13.9 Longest Increasing Subsequence
The Longest Increasing Subsequence (LIS) problem is one of the most important sequence optimization problems in algorithm design.
13.9 Longest Increasing Subsequence
The Longest Increasing Subsequence (LIS) problem is one of the most important sequence optimization problems in algorithm design. At first glance, the problem appears deceptively simple: find the longest subsequence whose elements appear in strictly increasing order. Yet beneath this simplicity lies a rich collection of dynamic programming techniques, optimization strategies, and algorithmic insights.
LIS is particularly valuable because it demonstrates how dynamic programming can be used to reason about relationships between positions in a sequence rather than prefixes of a sequence. Unlike the Longest Common Subsequence problem, which compares two strings, LIS operates entirely within a single sequence. The resulting state space is smaller, but the transition structure is often more subtle.
The problem also serves as an excellent example of algorithmic refinement. A straightforward dynamic programming solution requires quadratic time. With additional observations and data structures, the same problem can be solved in (O(n \log n)) time.

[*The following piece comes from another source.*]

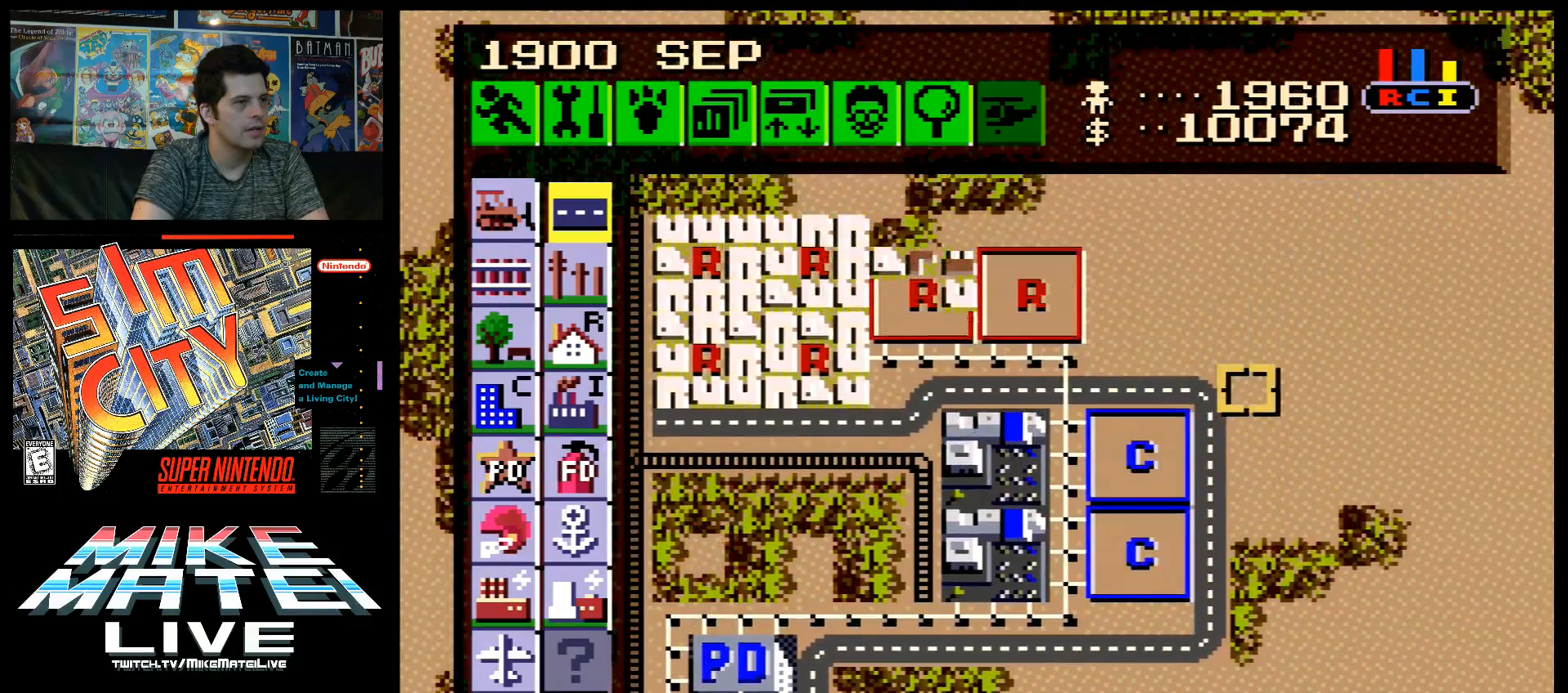
{"buttons": ["DPAD_LEFT"], "events": [[50, "DPAD_DOWN", "down"], [467, "DPAD_DOWN", "up"], [483, "DPAD_LEFT", "down"]]}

Understanding both approaches provides insight into how dynamic programming and data structures frequently complement one another.
Problem
Given an array:
10 9 2 5 3 7 101 18
find the length of the longest strictly increasing subsequence.
One valid solution is:
2 3 7 18
The answer length is:
4
Elements do not need to be adjacent.
Only relative order must be preserved.
Understanding the Search Space
A brute-force approach examines every subsequence.
For an array of length:
$$ n $$
there are:
$$ 2^n $$
possible subsequences.
Most are irrelevant.
Many violate the increasing-order requirement.
Even for moderate values of (n), exhaustive search becomes impractical.
The challenge is to exploit overlapping structure among partial solutions.
Designing the State
The key observation is that an increasing subsequence ends at a specific position.
Define:
$$ dp[i] $$
as:
The length of the longest increasing subsequence ending at position (i).
For the array:
10 9 2 5 3 7
the state:
dp[3]
asks:
Longest increasing subsequence
that must end at value 5
This definition transforms a global optimization problem into a collection of local optimization problems.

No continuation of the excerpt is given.